After having worked with Institutions and galleries for some time, I wanted to step back into doing work in alternative spaces. By this point, I had seen various 'blockbuster' videogame exhibitions, and had been wondering about what was missing from these exhibitions. Generally the history of gaming culture, both how its written about and exhibited, draws from a very sort of vernacular understanding of videogames. That is to say, it's representative only of an industrial history: the 'great men' who made the industry what it is, a timeline of technological innovation (from the primitive to the advanced), and the circulation of global capital through evergreen IPs such as Mario, Sonic, Pokemon, etc.
Thinking about these as articulations of sanctioned histories of gaming, I thought about the myriad of illegal hacks, mods and bootlegs that have been produced, many of which have circulated as another form of 'underground' global digital culture. Sometimes these bootlegs have physical form and have been manufactured as game cartridges or discs, sometimes they are circulated online as ROM and ISO files. Sometimes they are made by fans themselves, rather than digital pirates looking for profit. All of this, plus a myriad of urban myths, proliferate in gaming culture. So, why are they not represented as part of these histories?
What began as a tumblr blog, turned into a duo of exhibitions in 2013. Given the ephemeral nature of much of the material I wanted to exhibit, I chose to show most of the works on hacked handheld gaming devices such as Playstation Portables, and Nintendo DS'. I was then that I decided that the Ghost Arcade must also be portable: all of the equipment needed to stage the exhibition would need to fit into a suitcase. All display tech (shelving, tables, etc) would come from the space I was exhibiting in. In this way, I also gave the exhibitions a sort of site specificity, something that global, touring exhibitions rarely accomplish. The first edition of the Ghost Arcade (June 2013) was held in London Ontario, on the 3rd floor of City Lights Books. Basically Tyler Smith (the store's manager) and I cleared out what was a storage area for old shelving and converted it into an ad hoc exhibition space over a couple of days. Using old shelving, milk crates and even and old door, I built up the displays. The room had no windows and was raw, with exposed brick walls.

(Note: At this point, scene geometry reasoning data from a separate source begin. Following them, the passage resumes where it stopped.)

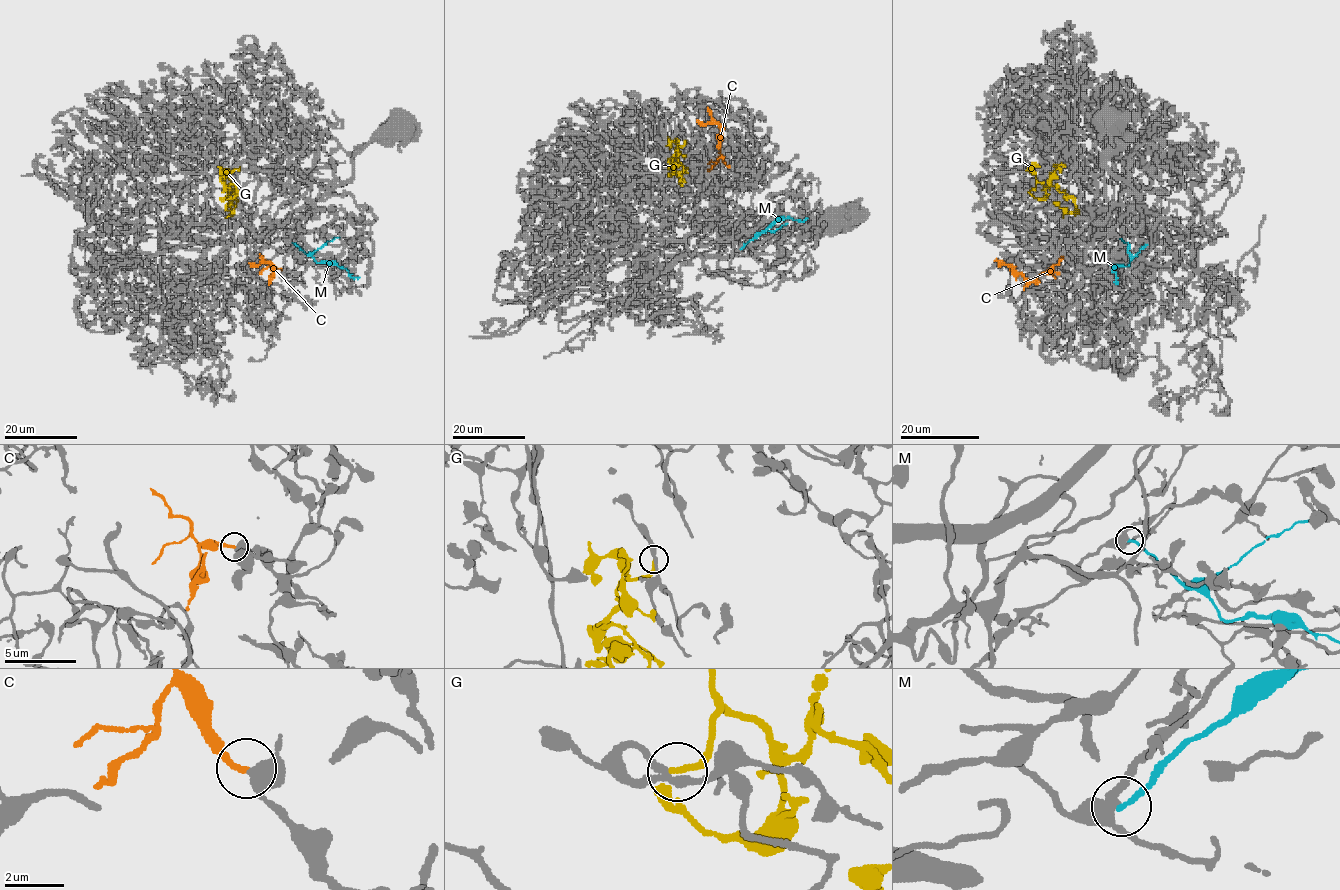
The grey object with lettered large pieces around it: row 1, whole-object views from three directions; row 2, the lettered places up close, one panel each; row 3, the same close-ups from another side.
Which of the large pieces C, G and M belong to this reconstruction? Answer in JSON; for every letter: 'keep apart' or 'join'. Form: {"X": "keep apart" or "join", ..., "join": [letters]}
{"C": "join", "G": "join", "M": "keep apart", "join": ["C", "G"]}

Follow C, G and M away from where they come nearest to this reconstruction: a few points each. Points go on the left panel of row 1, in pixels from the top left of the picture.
C: (281, 269), (272, 269), (272, 277), (273, 267), (265, 261), (257, 265), (249, 262)
G: (236, 191), (230, 184), (224, 189), (235, 192), (228, 195), (235, 201), (232, 213), (225, 208), (232, 203)
M: (293, 242), (317, 263), (333, 262), (345, 268), (352, 278), (360, 278)

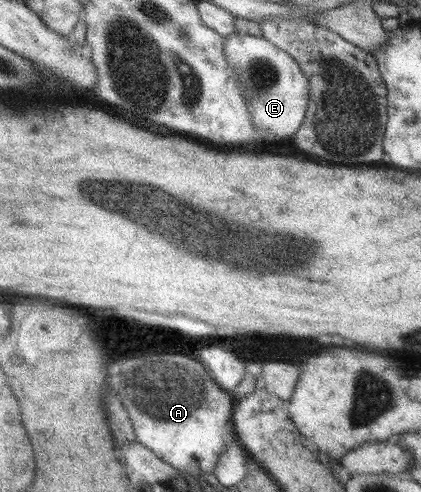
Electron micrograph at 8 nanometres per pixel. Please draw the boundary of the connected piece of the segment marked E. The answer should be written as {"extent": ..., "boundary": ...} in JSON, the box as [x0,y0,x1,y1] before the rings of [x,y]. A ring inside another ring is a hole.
{"extent":[222,31,309,143],"boundary":[[[236,31],[224,36],[222,50],[228,66],[236,74],[254,128],[262,130],[270,139],[276,139],[276,143],[282,143],[278,141],[282,137],[293,136],[302,124],[309,102],[306,77],[294,58],[263,37],[239,34]]]}

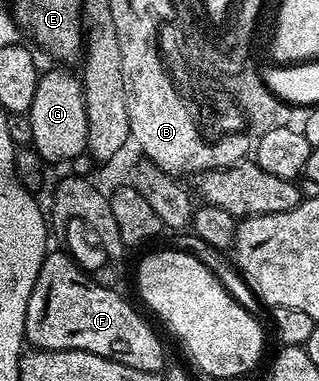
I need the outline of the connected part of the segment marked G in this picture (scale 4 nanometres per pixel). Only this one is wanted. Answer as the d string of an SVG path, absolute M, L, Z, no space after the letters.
M52 66L47 70L41 71L38 90L34 90L34 102L30 110L26 113L28 128L32 131L32 144L36 147L36 152L48 164L64 164L67 160L76 160L81 155L85 155L88 147L86 138L86 98L84 97L84 86L79 75L67 72L67 67Z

The second edition of the Ghost Arcade happened at Canzine, in Toronto, Canada (October 2013). Canzine is Canada's largest zine and DIY arts festival. The room they had give me, felt like an old playroom I had in my family basement as a child. I used the tables in the space, turned out the lights, and even used masking tape to affix small portable monitors to the walls. I wanted it to feel raw and childlike.
Each version of the Ghost Arcade featured a different set of bootlegged games, hacks, modifications. While traditionally I would list them here, I feel like the nature of this project resists that kind of archival, documentation form. Each articluation of this project was iterative and unique. And future editions will also be so. I have retired the blog for the time being and am working towards a new version of this exhibition as part of my dissertation work at Concordia University. More information forthcoming.